I Saw Zach Top for $12 While I Still Could


It’s a warning you’ve likely read here at Saving Country Music quite a few times over the years: Go see your favorite up-and-coming artists in smaller venues and for cheap ticket prices while you still can. You never know when the script will be flipped, and it’ll cost you three figures to see them from the nosebleeds, especially these days.

So as not to be accused of not practicing what is preached, the decision was made to drive two hours from SCM headquarters to see Zach Top perform at the Fort Bend County Fair in Rosenberg, Texas Thursday night (10-3) for 12 bucks, and up close and personal. After all, this might be the very last time all of this is possible.

It was one of those gigs that savvy music fans keep their eyes out for, where the performer was booked way before anyone knew what was about to happen, and right before it all blows up massively—but in this case, in a space that could swell to the capacity that Zach Top drew from the local area and the nearby behemoth of Houston.

Top said he thought it was probably the biggest audience he’d ever played to up to that point as his own act, meaning not an opening gig or festival. Folks arrived one and a half hours early in hopes of getting on the front rail, only to find a strong contingent of folks who arrived three hours early and had already spoken for the choice view spots.
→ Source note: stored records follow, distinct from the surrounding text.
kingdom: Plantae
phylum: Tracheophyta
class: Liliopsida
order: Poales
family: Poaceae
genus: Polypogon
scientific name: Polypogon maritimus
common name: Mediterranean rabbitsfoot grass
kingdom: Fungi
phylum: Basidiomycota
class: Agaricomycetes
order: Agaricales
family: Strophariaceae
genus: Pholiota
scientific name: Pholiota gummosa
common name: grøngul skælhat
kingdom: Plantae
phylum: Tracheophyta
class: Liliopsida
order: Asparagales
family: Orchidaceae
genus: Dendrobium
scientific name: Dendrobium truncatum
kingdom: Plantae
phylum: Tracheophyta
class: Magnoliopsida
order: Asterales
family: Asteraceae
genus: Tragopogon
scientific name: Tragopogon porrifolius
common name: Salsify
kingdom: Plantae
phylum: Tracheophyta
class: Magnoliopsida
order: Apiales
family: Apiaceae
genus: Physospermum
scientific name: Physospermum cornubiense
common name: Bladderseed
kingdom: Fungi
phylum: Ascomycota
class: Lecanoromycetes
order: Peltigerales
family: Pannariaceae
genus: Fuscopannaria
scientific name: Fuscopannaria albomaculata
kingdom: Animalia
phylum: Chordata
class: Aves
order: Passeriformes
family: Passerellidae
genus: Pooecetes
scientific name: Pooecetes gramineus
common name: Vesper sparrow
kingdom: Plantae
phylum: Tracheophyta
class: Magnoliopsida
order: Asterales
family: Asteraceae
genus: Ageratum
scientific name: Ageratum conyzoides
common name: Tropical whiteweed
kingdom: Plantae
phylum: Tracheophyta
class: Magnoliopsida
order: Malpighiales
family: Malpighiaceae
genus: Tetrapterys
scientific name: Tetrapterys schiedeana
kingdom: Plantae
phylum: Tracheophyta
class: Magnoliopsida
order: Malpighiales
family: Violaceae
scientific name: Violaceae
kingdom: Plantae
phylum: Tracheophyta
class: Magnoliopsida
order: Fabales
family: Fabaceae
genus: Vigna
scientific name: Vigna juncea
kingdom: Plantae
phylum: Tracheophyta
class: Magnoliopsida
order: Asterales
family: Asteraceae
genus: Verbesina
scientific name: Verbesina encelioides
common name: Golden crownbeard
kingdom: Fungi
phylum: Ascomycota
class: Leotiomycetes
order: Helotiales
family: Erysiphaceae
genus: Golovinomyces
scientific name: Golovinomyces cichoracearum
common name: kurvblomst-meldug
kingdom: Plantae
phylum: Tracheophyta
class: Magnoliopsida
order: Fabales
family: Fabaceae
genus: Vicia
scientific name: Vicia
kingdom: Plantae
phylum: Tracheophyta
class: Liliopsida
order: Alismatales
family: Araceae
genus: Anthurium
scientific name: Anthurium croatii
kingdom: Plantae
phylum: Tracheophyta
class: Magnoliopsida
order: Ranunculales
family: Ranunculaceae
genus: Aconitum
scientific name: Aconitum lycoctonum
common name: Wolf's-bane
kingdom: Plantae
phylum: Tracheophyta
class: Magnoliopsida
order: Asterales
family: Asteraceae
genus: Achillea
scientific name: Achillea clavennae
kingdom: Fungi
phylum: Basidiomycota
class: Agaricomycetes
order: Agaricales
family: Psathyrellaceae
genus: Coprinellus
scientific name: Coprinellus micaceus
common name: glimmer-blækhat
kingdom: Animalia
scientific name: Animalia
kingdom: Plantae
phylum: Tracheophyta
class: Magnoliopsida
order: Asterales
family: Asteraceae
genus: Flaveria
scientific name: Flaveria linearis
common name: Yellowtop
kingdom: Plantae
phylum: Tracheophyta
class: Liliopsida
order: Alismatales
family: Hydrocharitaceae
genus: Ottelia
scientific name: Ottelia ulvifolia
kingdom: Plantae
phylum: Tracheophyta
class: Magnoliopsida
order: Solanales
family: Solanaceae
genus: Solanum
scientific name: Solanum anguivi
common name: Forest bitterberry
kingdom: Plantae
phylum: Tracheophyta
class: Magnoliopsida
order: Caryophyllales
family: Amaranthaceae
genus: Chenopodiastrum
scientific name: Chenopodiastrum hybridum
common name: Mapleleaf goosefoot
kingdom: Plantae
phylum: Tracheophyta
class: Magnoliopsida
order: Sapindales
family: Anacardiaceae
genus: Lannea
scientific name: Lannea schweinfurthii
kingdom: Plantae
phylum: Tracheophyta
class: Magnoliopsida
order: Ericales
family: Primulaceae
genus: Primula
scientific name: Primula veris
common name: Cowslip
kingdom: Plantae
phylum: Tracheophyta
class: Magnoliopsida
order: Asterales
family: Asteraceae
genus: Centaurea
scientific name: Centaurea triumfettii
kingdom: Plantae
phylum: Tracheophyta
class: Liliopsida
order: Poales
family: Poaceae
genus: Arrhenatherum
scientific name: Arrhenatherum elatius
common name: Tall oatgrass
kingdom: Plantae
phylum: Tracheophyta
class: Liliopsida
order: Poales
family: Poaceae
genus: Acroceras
By the start of the show, folks were climbing trees, and girls were on the shoulders of their dads and boyfriends trying to get a glimpse of Zach.

School night or no, the front rows were all filled with folks half the age of Top’s style of ’90s country music. This was the music of their parents being sung by someone of their own age, and not dissimilar the audiences of another Zach—Mr. Bryan from Oklahoma— many of the songs were met with the crowd singing every word back to the stage, including the handful of classic country cover songs Zach Top and his band featured. There is also a heartthrob aspect to the Zach Top phenomenon, with young women and girls swooning, and if they catch a wink from him, screeching.

Where Zach only gets 20 minutes to play in front of Lainey Wilson on her current tour, or an hour at your average festival, Top got two hours in Rosenberg to do his worst. This included lots of his original material like crowd favorites “I Never Lie” and “Things To Do,” but also gave him the opportunity to feature a bluegrass set including a blazing version of “Freeborn Man.” His classic country covers included “Sold (The Grundy County Auction Incident),” which was appropriate since the county fair also featured a youth livestock auction on the same night, and the entire place smelled like animal leavings.


But this was Zach Top’s element. There’s nothing like enjoying good country music with a bunch of shit kickers at their County Fair on a steamy early fall night in Texas. Top said he was getting over being sick, any kept taking sips of liquid to fight back throat tickles. But when he sang the presumed Saving Country Music Song of the Year nominee “Use Me,” the audience was none the wiser to any ailment, similar to when he hit a high note on the tail end of “Freeborn Man.”

Zach Top took the opportunity to show off all the elements of his skill set, from incredibly soulful singing utilizing his wide range, to Brent Mason-style Telecaster chicken pickin’, to bluegrass flat picking mastery, to even a confident whistle. But it’s also the intangibles like how Zach moves, how he speaks, how he holds himself on stage in a way that feels authentic to himself and naturally entertaining, exuding both swagger and humility that country audiences crave.

Country audiences will be seeing a lot more of Zach Top in the coming years, and hopefully a lot more of the kind of country music he brings to the table. Years ago there just wasn’t the space or the appeal for someone such as Zach Top. Now the appetite is insatiable. If you care about the present and future of country music, it’s hard to not be heartened by the whole phenomenon.

Zach Top didn’t start this fire, but he’s most definitely keeping the flame alive.